Mar 19

Most markets are mostly efficient most of the time … maybe not so much now

Its clearly been a long time since I updated this blog and perhaps this current crisis makes most sense to make a comeback; particularly given I started this blog not long after the worst of the GFC (Jan 2009 to be precise).

Anyway, the current crisis has clearly required a global response to slow down the spread of COVID-19 because rapid global spread means the global health system collapses and many more people die, whether COVID-19 or anything else, than necessary. If the spread of COVID-19 continues to spread exponentially its only a matter of weeks before Australian hospitals will be unable to cope so here’s hoping we all take notice of our medical leaders and the spread slows sufficiently.

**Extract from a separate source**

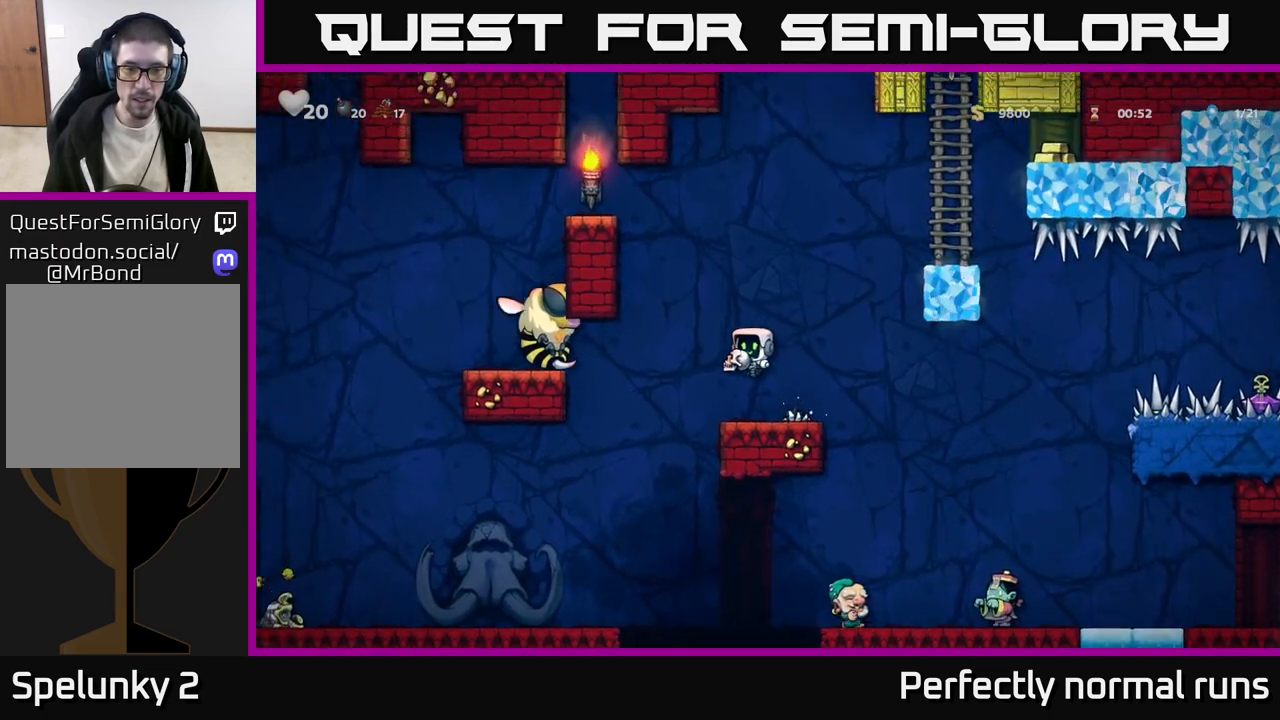
{"buttons": [], "left_stick": "center", "right_stick": "center", "events": [[67, "X", "up"]]}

In terms of financial markets, the volatility across all markets is incredible, its horrible and includes some unexpected outcomes of which I’ll outline a few here:

  1. Gold hasn’t been the hedge to risk everyone expected … its down more than 7% in US Dollars and has performed worst in the wort of the equity markets

Gold USD - 19 Mar 2020
Source: Bloomberg

2. The 10 year Australian government bond (& other longer term Aussie bonds), is often an indicator of economic strength or weakness and has risen strongly over the last week or so … so much for its expected hedge to equity risk. Given Australia is facing its first economic recession since 1991 and given interest rates may be heading to zero, this is unusual and can only be explained by lots of foreign selling as the Australian dollar moves well below $0.60US.

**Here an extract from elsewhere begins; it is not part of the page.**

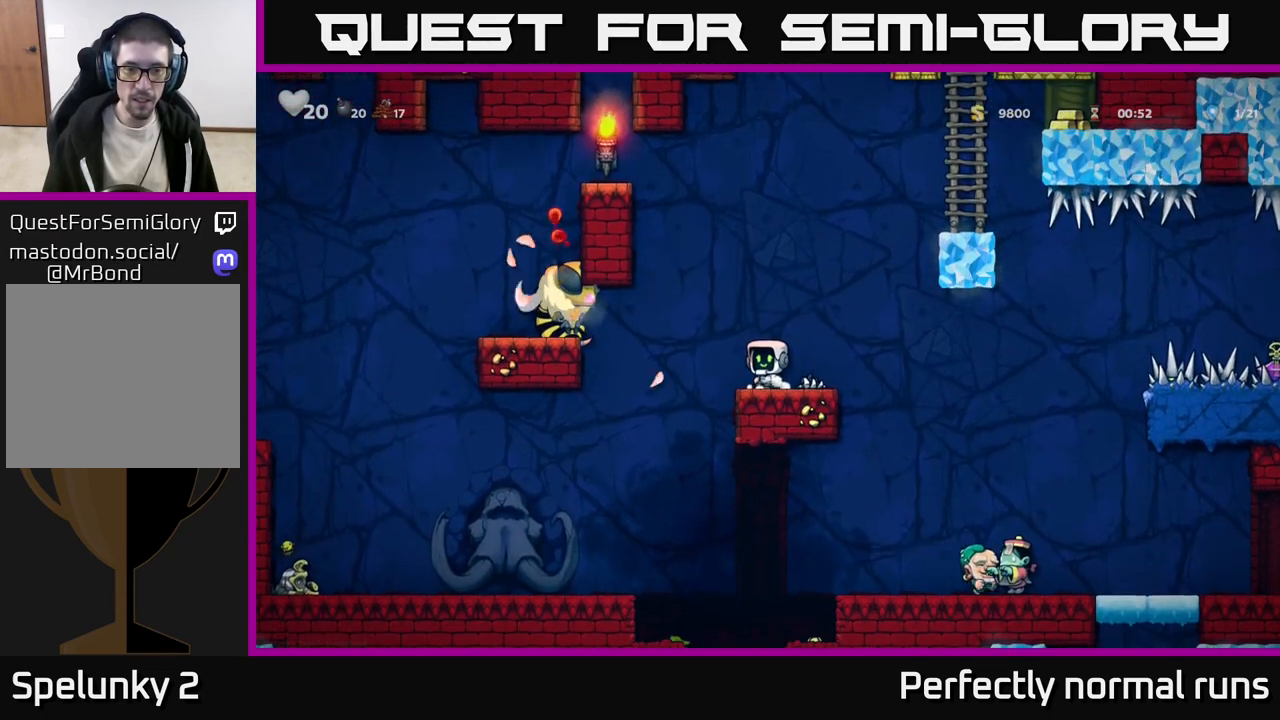
{"buttons": [], "left_stick": "center", "right_stick": "center", "events": []}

Aust 10yr Bond - 19 Mar 2020Source: Bloomberg

3. If there is one industry where you would expect an increase in price during this horrible virus it is Healthcare. The following chart shows the MSCI World Health Care Index and its decline over the last month, whilst not as big as the MSCI World index, is still big at over 21% … this is possible some supporting evidence that diversification during stressed times can mean little within the asset class.

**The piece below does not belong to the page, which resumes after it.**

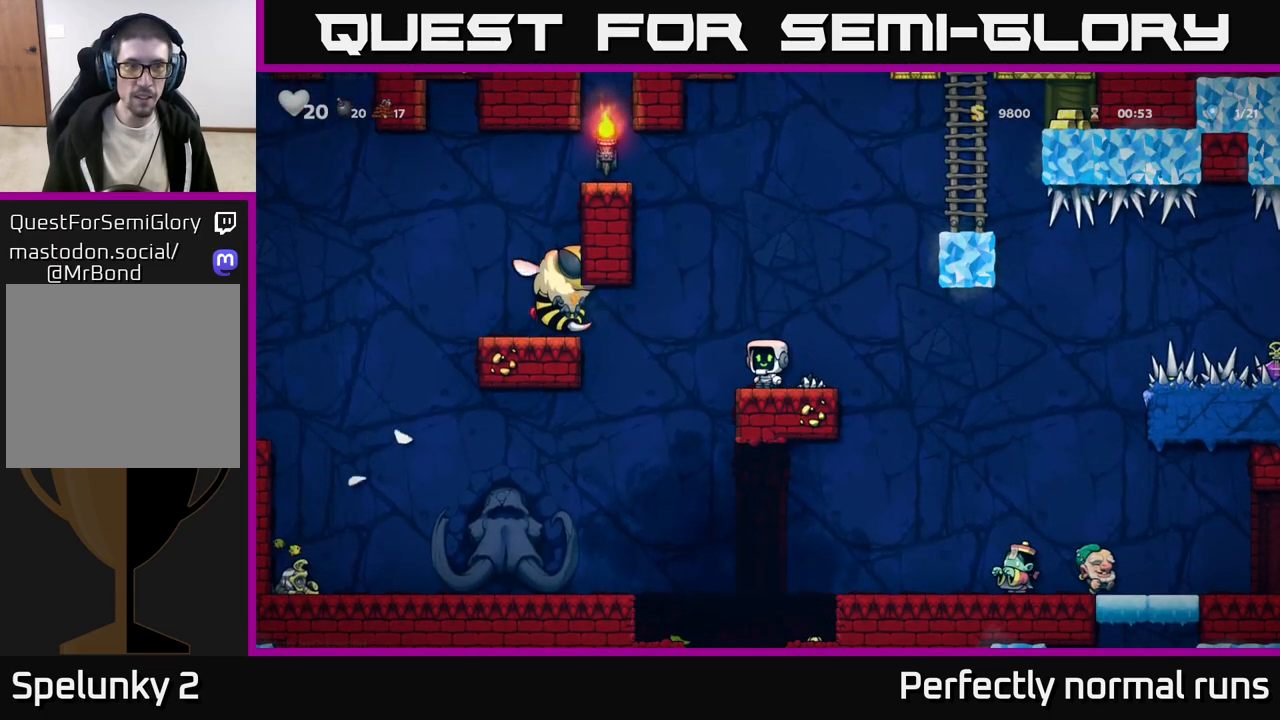
{"buttons": [], "left_stick": "center", "right_stick": "center", "events": []}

MSCI World Healthcare - 19 Mar 2020Source: Bloomberg

So the lesson from this is that just when you think your portfolio is diversified or you think you have picked the right bets at the right time, they still may move against your logic (or perhaps mine!). Many of us, thought bond yields would decline as equities decline, and perhaps gold would go up, and that a bet in the most in demand sector would be a sure thing … well it maybe not. Diversification across securities, sectors, industries, sectors, asset classes, currencies will be very important in these times but be very careful when it comes to making specific bets and ensure you stay within your risk budget.